By    |   May 3, 2018, 6:32 am EDT

The main challenge that CEO George Hotz is tackling head on is developing smarter computers that can make better decisions. The tracking and data input systems are all there, what’s lacking is how well the car can make decisions on its own.

It’s all about how the technology can make interpretations on the spot and develop new models that can make better quality decisions. With the controversy around self-driving cars making headlines around the world, George is trying to make sure that the tech behind Comma.ai is pristine.

George’s online avatar Geohot has been one of the most popular internet characters in recent memory. His claim to fame was a few years ago when he successfully hacked into an iPhone and became the first person to do so at the age of 17. A few years after, he was done with hacking and wanted to do something innovative instead.

That’s when in 2015 George started a new company called Comma.ai. He wanted to take smart cars and make it available to anyone anywhere. Not only that, he wanted to make any car instantly become a smart car through his product.

George started off with creating an app called Chffr, which was a dash-cam for a car. Chffr gave you all the information you needed about your car and made it easy for everyday drivers to track their car’s stats better.

This was an ingenious move, as the free app got access to a lot of data being sent in by users. When they started to launch their self-driving product, they had already collected 300,000 miles of free data and over 8000 hours of raw footage. That’s a lot of high-quality information that was available to George to launch his new product.

What George ended up creating was a self-driving kit that anyone could install in their vehicles. All you need to do is to fit the kit onto to the car and you have a self-driving element ready to work. The price was set at an incredibly low $999 + $24/month, so that the product could be used by as many people as possible.
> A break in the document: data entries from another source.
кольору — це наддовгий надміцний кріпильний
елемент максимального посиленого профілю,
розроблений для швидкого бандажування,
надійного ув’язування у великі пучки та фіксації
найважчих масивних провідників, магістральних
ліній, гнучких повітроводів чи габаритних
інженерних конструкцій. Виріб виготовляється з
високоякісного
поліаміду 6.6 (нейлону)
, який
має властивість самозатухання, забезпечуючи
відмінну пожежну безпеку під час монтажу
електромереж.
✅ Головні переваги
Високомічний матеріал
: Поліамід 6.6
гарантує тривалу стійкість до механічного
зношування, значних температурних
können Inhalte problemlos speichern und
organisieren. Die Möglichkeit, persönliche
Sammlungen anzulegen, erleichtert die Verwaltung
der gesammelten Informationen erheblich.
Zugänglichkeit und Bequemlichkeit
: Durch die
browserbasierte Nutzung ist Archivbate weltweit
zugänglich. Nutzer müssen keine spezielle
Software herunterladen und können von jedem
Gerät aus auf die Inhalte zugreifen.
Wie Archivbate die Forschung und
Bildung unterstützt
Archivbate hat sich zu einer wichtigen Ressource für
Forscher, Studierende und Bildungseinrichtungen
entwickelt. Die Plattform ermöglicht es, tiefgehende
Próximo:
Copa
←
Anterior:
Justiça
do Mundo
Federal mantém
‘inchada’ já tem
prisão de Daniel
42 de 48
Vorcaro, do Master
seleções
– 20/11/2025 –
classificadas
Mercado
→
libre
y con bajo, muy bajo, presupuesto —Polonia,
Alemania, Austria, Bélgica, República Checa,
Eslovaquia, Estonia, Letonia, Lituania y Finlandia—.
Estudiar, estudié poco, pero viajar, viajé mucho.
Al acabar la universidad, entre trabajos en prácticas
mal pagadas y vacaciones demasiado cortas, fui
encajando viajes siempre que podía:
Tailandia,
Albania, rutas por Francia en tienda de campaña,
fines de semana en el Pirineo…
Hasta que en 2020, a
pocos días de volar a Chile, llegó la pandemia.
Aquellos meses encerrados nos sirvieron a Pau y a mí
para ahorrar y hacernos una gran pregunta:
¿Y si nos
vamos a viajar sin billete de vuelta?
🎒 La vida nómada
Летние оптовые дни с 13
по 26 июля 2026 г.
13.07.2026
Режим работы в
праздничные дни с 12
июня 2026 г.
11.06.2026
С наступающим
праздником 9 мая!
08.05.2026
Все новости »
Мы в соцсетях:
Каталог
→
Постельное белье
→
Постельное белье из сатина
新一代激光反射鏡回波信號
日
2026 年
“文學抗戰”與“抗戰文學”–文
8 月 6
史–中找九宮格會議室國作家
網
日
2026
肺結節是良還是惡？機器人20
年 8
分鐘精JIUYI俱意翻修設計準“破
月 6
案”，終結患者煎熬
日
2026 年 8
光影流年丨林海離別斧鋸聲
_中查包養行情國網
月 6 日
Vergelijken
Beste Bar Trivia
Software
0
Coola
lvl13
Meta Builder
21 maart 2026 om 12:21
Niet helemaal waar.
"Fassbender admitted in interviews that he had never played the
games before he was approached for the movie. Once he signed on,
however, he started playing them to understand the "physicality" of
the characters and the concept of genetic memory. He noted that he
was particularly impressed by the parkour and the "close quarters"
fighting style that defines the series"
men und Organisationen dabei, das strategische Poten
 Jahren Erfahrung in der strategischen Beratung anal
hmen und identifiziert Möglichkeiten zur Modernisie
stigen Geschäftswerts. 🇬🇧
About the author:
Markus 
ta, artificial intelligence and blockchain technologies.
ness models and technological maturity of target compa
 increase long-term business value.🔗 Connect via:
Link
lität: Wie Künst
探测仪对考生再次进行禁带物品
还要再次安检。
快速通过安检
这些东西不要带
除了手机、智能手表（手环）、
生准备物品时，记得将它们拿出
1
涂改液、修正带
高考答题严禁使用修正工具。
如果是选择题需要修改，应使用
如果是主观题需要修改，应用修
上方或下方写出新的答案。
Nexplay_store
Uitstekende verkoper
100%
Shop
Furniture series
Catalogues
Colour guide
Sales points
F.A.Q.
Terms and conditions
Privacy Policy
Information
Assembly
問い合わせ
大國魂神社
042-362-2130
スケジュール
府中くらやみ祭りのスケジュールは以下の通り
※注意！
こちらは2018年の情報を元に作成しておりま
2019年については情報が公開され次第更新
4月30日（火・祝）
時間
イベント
What happened next is something that’s become a learning lesson in Silicon Valley. George had vocal differences with Elon Musk about the kind of technology that should back driverless cars. They exchanged opinions many times over and George ultimately stuck to his guns.

In 2016, Comma was issued a cease and desist order which changed the way that he would be running his company for the years to come. The National Highway and Traffic Safety Administration didn’t want the Comma One to be released at scale, and effectively shut down the project.

Subsequently, the NHTSA issued a “special order”, asking George all sorts of questions about regulatory compliances and core-technology parameters. There wasn’t much information provided about why it shut down, but in a tweet issued from the official Comma.ai account, mentioned China as a potential market.

That didn’t stop George from making an impact in the AI and self-driving cars space. He released the Comma Neo for free under the MIT license for anyone to use it. The technology became Open Source, and hundreds of people benefitted from their innovation.

While this was all in the past, George considers self-driving a journey now. When he’s looking back at how he got here, he’s reminded of his first app Chffr, which ultimately was the point of inception for his technology advancements.

Right now, George considers driving to be a dance. According to a recent SEC filing, he’s raised close to $5Million from an unknown investor to further his mission of creating driverless cars.

He’s competing with some of the biggest companies in the world, and he’s confident that the video data in his storage database is enough to propel the company to the next level.

According to George, the problem isn’t that we’re building better cars with better software. The problem is still all about how attentive the actual drivers are. In a medium post written recently by Comma.ai, George discusses how the Uber and Tesla crashed could have been avoided had the driver been paying attention on the road.

 

Virtual map created by sensors via Comma.AI technology (Photo via Comma.AI Medium)

Driverless cars aren’t meant to be a replacement for having your eyes on the road. They’re following simple instructions that are built by learning about the environment. George insists that any manufacturer that’s building the next big self-driving car, need to have safety instructions built in for all drivers.

George is trying to move the power dynamics away from the major manufacturers and trying to build tools that help everyday coders to make self-driving possible. In his own words, the Tesla Autopilot is like the iOS and the Comma.ai is like the Android. Comma.ai’s software and hardware packages open up the world of self-driving cars to anyone who wants to tinker.

It’s similar to how the Arduino revolutionized the way people looked at IoT and cloud. Technology has been shifting the way that we think about utility, scale and implementation. The technology available in current-gen hardware will not be able to compare to the shifts we’ll see 5-6 years from now. The prospect of building the future through automobile automation still excites George.

Delivery batches for Comma.AI product line (Photo via Comma.AI Twitter)

When it comes to process, George is doing the same thing that the big manufacturers are doing. He’s finding mistakes that drivers are making with his current solution and makes the computer code learn to fix them for the future.

While going open source may have been the best thing for Comma.ai, there is much to be known about what the next steps are. That’s why Comma.ai is an interesting company to watch in the years to come. Right now, they’re focusing on Level 3 driver-less car systems that still need a driver to be in the vehicle at all times.